I had a terible day at work, and all day I have been thinking of what cigar I was going to smoke. I finaly get home and right in front of my door is a package. I started thinking to myself, self you haven't ordered anything lately, so what could it be. It turns out it was a completly unexpected BOMB from a fellow BOTL. Shilala blew my door of the hinges. He sent me a nice six pack (I will post picks as soon as my fiance gets home and uploads them for me).

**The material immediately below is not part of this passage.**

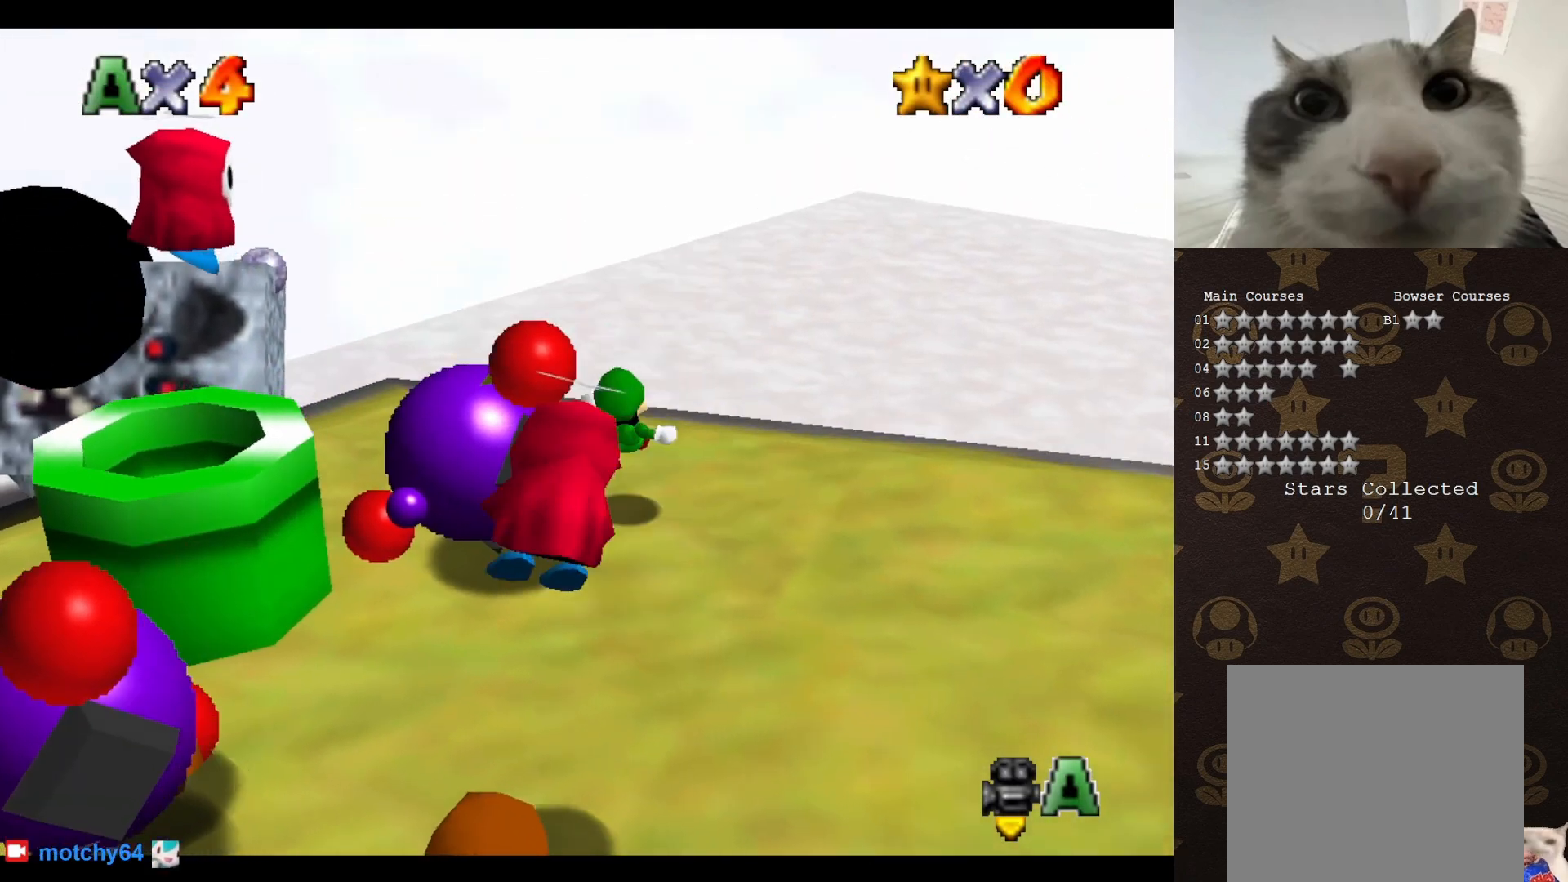
{"buttons": [], "left_stick": "up-left", "events": [[17, "C_RIGHT", "down"], [67, "C_RIGHT", "up"], [117, "left_stick", "up"], [167, "C_RIGHT", "down"], [267, "C_RIGHT", "up"], [317, "C_RIGHT", "down"], [450, "C_RIGHT", "up"], [483, "left_stick", "up-left"]]}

It is the first bomb I have received and knowing how good it felt to recieve I am now going to have to share the good deed with some fello BOTLS. Shilala you are the man, and it couldn't have arived on a better day, som RG comin your way.:tu


----------



## CigarMonkel (Jan 7, 2008)

congrats on your first bomb! its a good feeling huh?


----------



## yazzie (Dec 1, 2007)

Congrats, that's what CS is all about. Way to go Shilala :tu


----------



## MithShrike (Jan 29, 2007)

Serial bomber... sheesh. The DuBois Bomber strikes again!


----------



## malinois1 (Feb 17, 2008)

Very nice! I am sure that made your day much better! Although I wouldn't know for sure since I have never been bombed. :r Way to go Shilala! :tu


----------



## Poriggity (Dec 8, 2005)

And that is what the jungle is all about!
Scott


----------



## smokeyscotch (Apr 26, 2007)

Great first bomb. Congrats. Great bomber on that one too. :tu


----------



## RPB67 (Mar 26, 2005)

Step off and enjoy !

Great looking hit there.


----------



## Mark THS (Feb 5, 2007)

Awesome, man. Viva la CS


----------



## Bax (Sep 12, 2007)

Your first is always special. Shilala is known not to call the day after and tell all his friends he popped your cherry. So immature. :tu


----------



## shilala (Feb 1, 2008)

Bax said:


> Your first is always special. Shilala is known not to call the day after and tell all his friends he popped your cherry. So immature. :tu


I just kicked him right back under the dumpster where I found him. 
That's the way I roll.


----------